Leasing volume was at a quarterly four-year high, according to the brokerage. Meanwhile, average asking rents ticked up, hitting just below $76 per SF, a new quarterly record for the borough. Rents increased in eight of the borough's 18 submarkets over the second quarter.

“This year is shaping up to be one of the strongest in recent memory in terms of Manhattan’s leasing performance, thanks to continued job growth and a healthy economy,” Colliers International Eastern Region President of Investment and Leasing David Amsterdam said in a release. “Coworking companies continue to amass significant office space as asking rents remained at a record-high while supply and absorption remained stable.”

The Midtown office market saw its best quarterly leasing figures in 18 years. There were more than six leases totaling iwith withn excess of 250K SF, including three for more than 500K SF, pushing leasing up 80% from the quarter before.

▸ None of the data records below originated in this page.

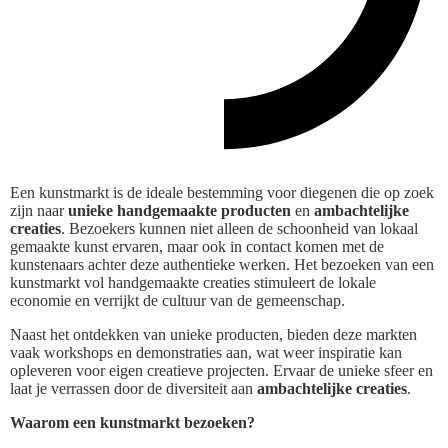
Een kunstmarkt is de ideale bestemming voor diegenen die op zoek
zijn naar
unieke handgemaakte producten
en
ambachtelijke
creaties
. Bezoekers kunnen niet alleen de schoonheid van lokaal
gemaakte kunst ervaren, maar ook in contact komen met de
kunstenaars achter deze authentieke werken. Het bezoeken van een
kunstmarkt vol handgemaakte creaties stimuleert de lokale
economie en verrijkt de cultuur van de gemeenschap.
Naast het ontdekken van unieke producten, bieden deze markten
vaak workshops en demonstraties aan, wat weer inspiratie kan
opleveren voor eigen creatieve projecten. Ervaar de unieke sfeer en
laat je verrassen door de diversiteit aan
ambachtelijke creaties
.
Waarom een kunstmarkt bezoeken?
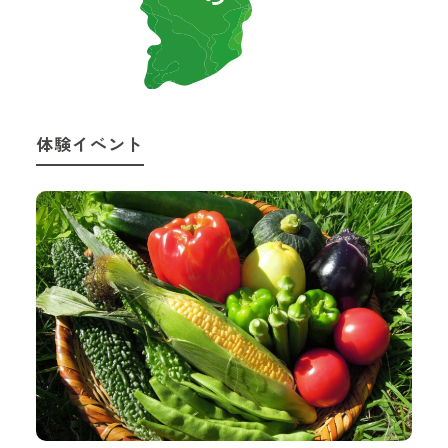
体験イベント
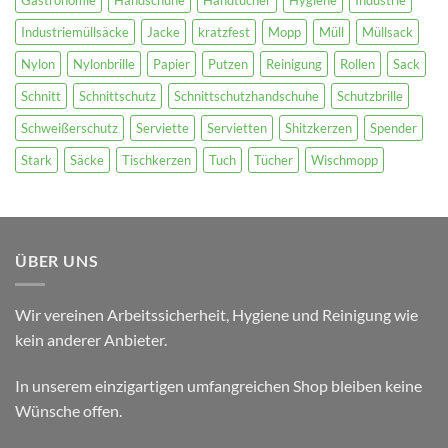
Industriemüllsäcke
Jacke
kratzfest
Mopp
Müll
Müllsack
Nylon
Nylonbrille
Papier
Putzen
Reinigung
Rollen
Sack
Schnitt
Schnittschutz
Schnittschutzhandschuhe
Schutzbrille
Schweißerschutz
Serviette
Servietten
Shitzkerzen
Spender
Stark
Säcke
Tischkerzen
Tuch
Tücher
Wischmopp
ÜBER UNS
Wir vereinen Arbeitssicherheit, Hygiene und Reinigung wie
kein anderer Anbieter.
In unserem einzigartigen umfangreichen Shop bleiben keine
Wünsche offen.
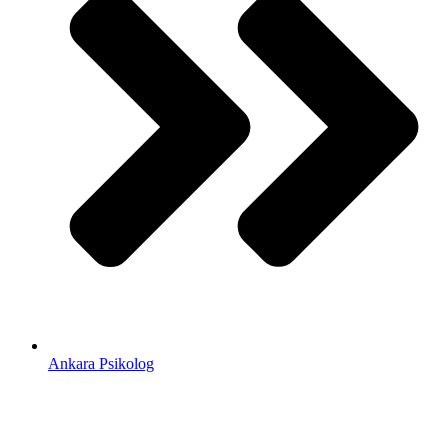
Ankara Psikolog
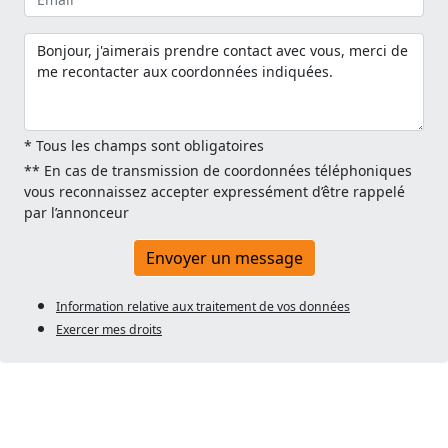
* Tous les champs sont obligatoires
** En cas de transmission de coordonnées téléphoniques
vous reconnaissez accepter expressément d’être rappelé
par l’annonceur
Envoyer un message
Information relative aux traitement de vos données
Exercer mes droits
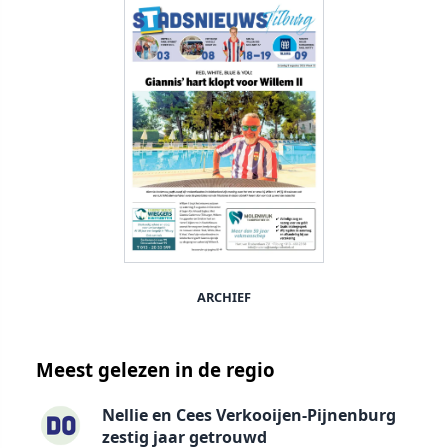
ARCHIEF
Meest gelezen in de regio
Nellie en Cees Verkooijen-Pijnenburg
zestig jaar getrouwd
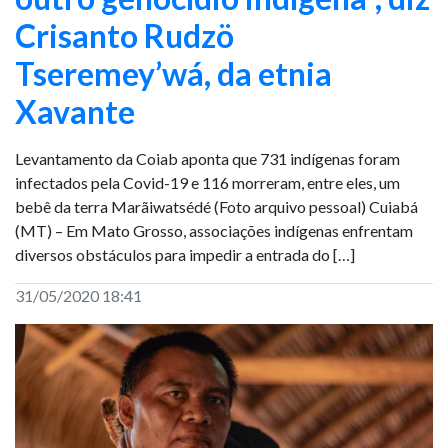
Crisanto Rudzö
Tseremey’wá, da etnia
Xavante
Levantamento da Coiab aponta que 731 indígenas foram
infectados pela Covid-19 e 116 morreram, entre eles, um
bebê da terra Marãiwatsédé (Foto arquivo pessoal) Cuiabá
(MT) – Em Mato Grosso, associações indígenas enfrentam
diversos obstáculos para impedir a entrada do […]
31/05/2020 18:41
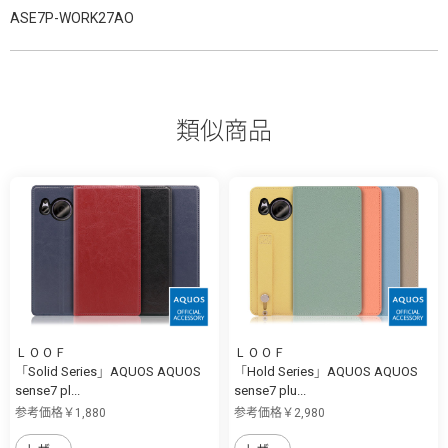
ASE7P-WORK27AO
類似商品
ＬＯＯＦ
ＬＯＯＦ
「Solid Series」AQUOS AQUOS
「Hold Series」AQUOS AQUOS
sense7 pl...
sense7 plu...
参考価格￥1,880
参考価格￥2,980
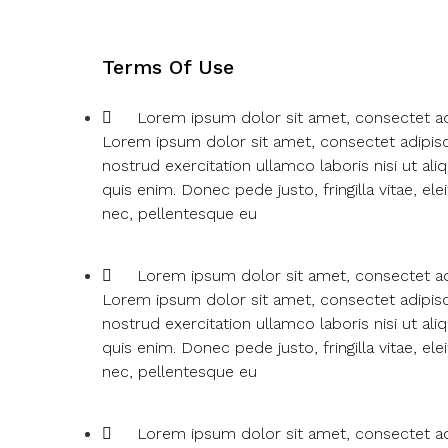
Terms Of Use
Lorem ipsum dolor sit amet, consectet ad
Lorem ipsum dolor sit amet, consectet adipisci
nostrud exercitation ullamco laboris nisi ut al
quis enim. Donec pede justo, fringilla vitae, 
nec, pellentesque eu
Lorem ipsum dolor sit amet, consectet ad
Lorem ipsum dolor sit amet, consectet adipisci
nostrud exercitation ullamco laboris nisi ut al
quis enim. Donec pede justo, fringilla vitae, 
nec, pellentesque eu
Lorem ipsum dolor sit amet, consectet ad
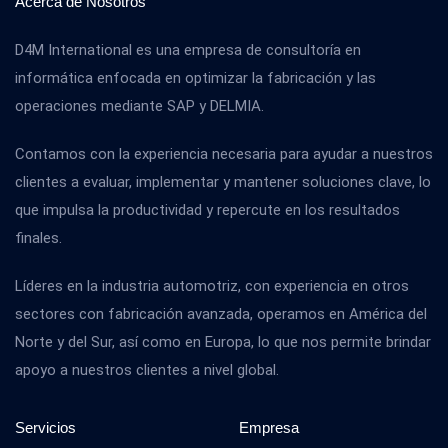
Acerca de Nosotros
D4M International es una empresa de consultoría en
informática enfocada en optimizar la fabricación y las
operaciones mediante SAP y DELMIA.
Contamos con la experiencia necesaria para ayudar a nuestros
clientes a evaluar, implementar y mantener soluciones clave, lo
que impulsa la productividad y repercute en los resultados
finales.
Líderes en la industria automotriz, con experiencia en otros
sectores con fabricación avanzada, operamos en América del
Norte y del Sur, así como en Europa, lo que nos permite brindar
apoyo a nuestros clientes a nivel global.
Servicios
Empresa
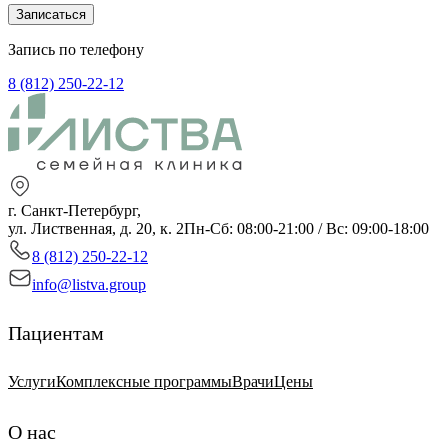
Записаться
Запись по телефону
8 (812) 250-22-12
г. Санкт-Петербург,
ул. Лиственная, д. 20, к. 2
Пн-Сб: 08:00-21:00 / Вс: 09:00-18:00
8 (812) 250-22-12
info@listva.group
Пациентам
Услуги
Комплексные программы
Врачи
Цены
О нас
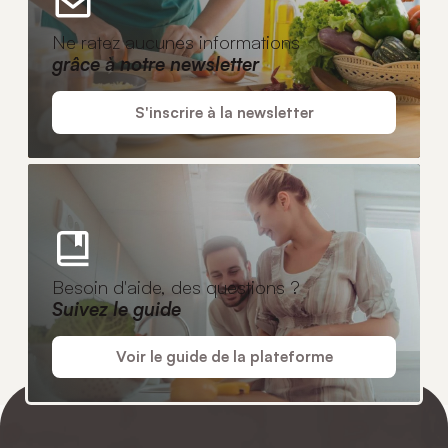
Ne ratez aucunes informations
grâce à notre newsletter
S'inscrire à la newsletter
Besoin d'aide, des questions ?
Suivez le guide
Voir le guide de la plateforme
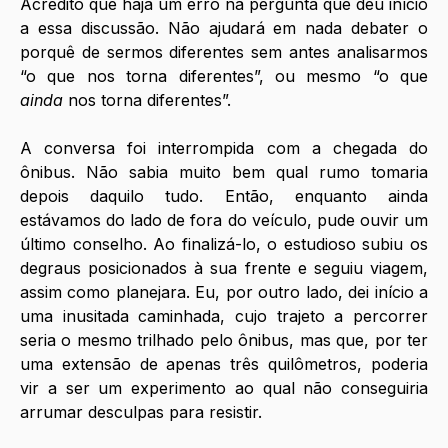
Acredito que haja um erro na pergunta que deu início 
a essa discussão. Não ajudará em nada debater o 
porquê de sermos diferentes sem antes analisarmos 
“o que nos torna diferentes”, ou mesmo “o que 
ainda
 nos torna diferentes”. 
A conversa foi interrompida com a chegada do 
ônibus. Não sabia muito bem qual rumo tomaria 
depois daquilo tudo. Então, enquanto ainda 
estávamos do lado de fora do veículo, pude ouvir um 
último conselho. Ao finalizá-lo, o estudioso subiu os 
degraus posicionados à sua frente e seguiu viagem, 
assim como planejara. Eu, por outro lado, dei início a 
uma inusitada caminhada, cujo trajeto a percorrer 
seria o mesmo trilhado pelo ônibus, mas que, por ter 
uma extensão de apenas três quilômetros, poderia 
vir a ser um experimento ao qual não conseguiria 
arrumar desculpas para resistir. 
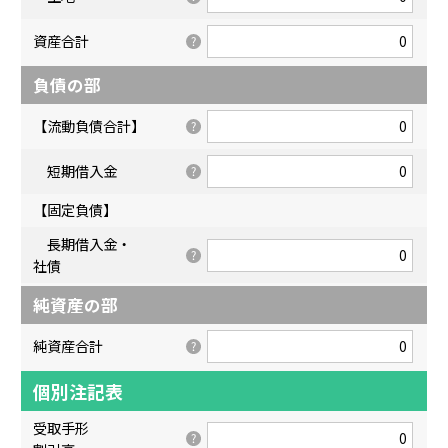
資産合計
負債の部
【流動負債合計】
短期借入金
【固定負債】
長期借入金・
社債
純資産の部
純資産合計
個別注記表
受取手形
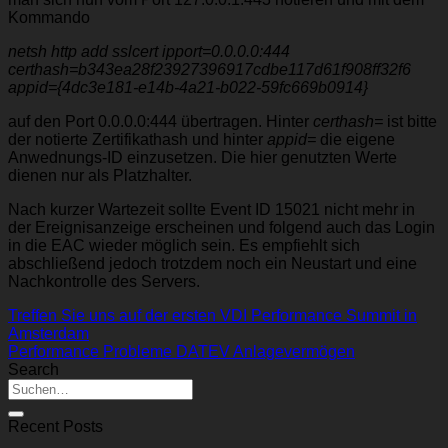
Kommando
netsh http add sslcert ipport=0.0.0.0:444
certhash=b343ea28f23927396917cdbe117d61f908ff32f6
appid={4dc3e181-e14b-4a21-b022-59fc669b0914}
auf den Port 0.0.0.0:444 übertragen. Hinter
certhash=
ist bitte
der notierte Zertifikathash und hinter
appid=
die eigene
Anwednungs-ID einzusetzen. Die hier genutzten Werte
dienen nur als Platzhalter.
Nach kurzer Wartezeit sollte Event ID 15021 nicht mehr in
der Ereignisanzeige erscheinen und folgend auch das Login
in die EAC wieder möglich sein. Es empfiehlt sich
abschließend jedoch trotzdem noch ein Neustart und eine
Nachkontrolle des Servers.
Treffen Sie uns auf der ersten VDI Performance Summit in
Amsterdam
Performance Probleme DATEV Anlagevermögen
Search
Recent Posts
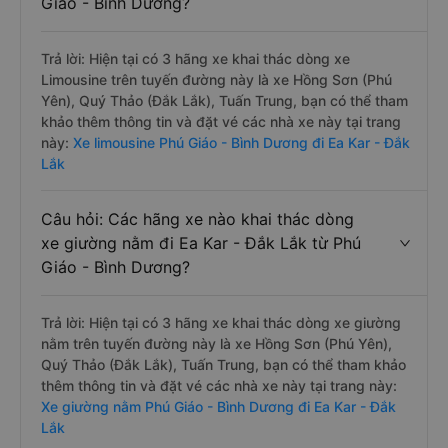
Giáo - Bình Dương?
Trả lời: Hiện tại có 3 hãng xe khai thác dòng xe
Limousine trên tuyến đường này là xe Hồng Sơn (Phú
Yên), Quý Thảo (Đắk Lắk), Tuấn Trung, bạn có thể tham
khảo thêm thông tin và đặt vé các nhà xe này tại trang
này:
Xe limousine Phú Giáo - Bình Dương đi Ea Kar - Đắk
Lắk
Câu hỏi: Các hãng xe nào khai thác dòng
xe giường nằm đi Ea Kar - Đắk Lắk từ Phú
Giáo - Bình Dương?
Trả lời: Hiện tại có 3 hãng xe khai thác dòng xe giường
nằm trên tuyến đường này là xe Hồng Sơn (Phú Yên),
Quý Thảo (Đắk Lắk), Tuấn Trung, bạn có thể tham khảo
thêm thông tin và đặt vé các nhà xe này tại trang này:
Xe giường nằm Phú Giáo - Bình Dương đi Ea Kar - Đắk
Lắk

JPMorgan Chase, for example, renewed for 850K SF at 277 Park Ave., and Evercore expanded to 344K SF at 55 East 52nd St.

However, the quarterly leasing in Midtown South decreased by nearly 30% to hit 3M SF. And the Downtown market — which has been dealing with a large amount of sublease space and rising rents this year — took a major hit, with leasing activity falling by almost 45% from the year before, according to Colliers, and asking rents dipping as well.

It was the fourth quarter in a row with negative absorption, which is the longest stretch since the recession. At negative 30K SF, however, absorption was functionally flat.

Financial services, insurance and real estate companies made up 53% of the market share, Colliers found. Slightly more than a quarter of those FIRE deals were leases from coworking companies.

Coworking deals made up a third of all leases signed in August, according to a separate, earlier report from CBRE. Avison Young’s quarterly office leasing snapshot indicates 12% of leasing activity over the first three quarters of the year was from coworking tenants.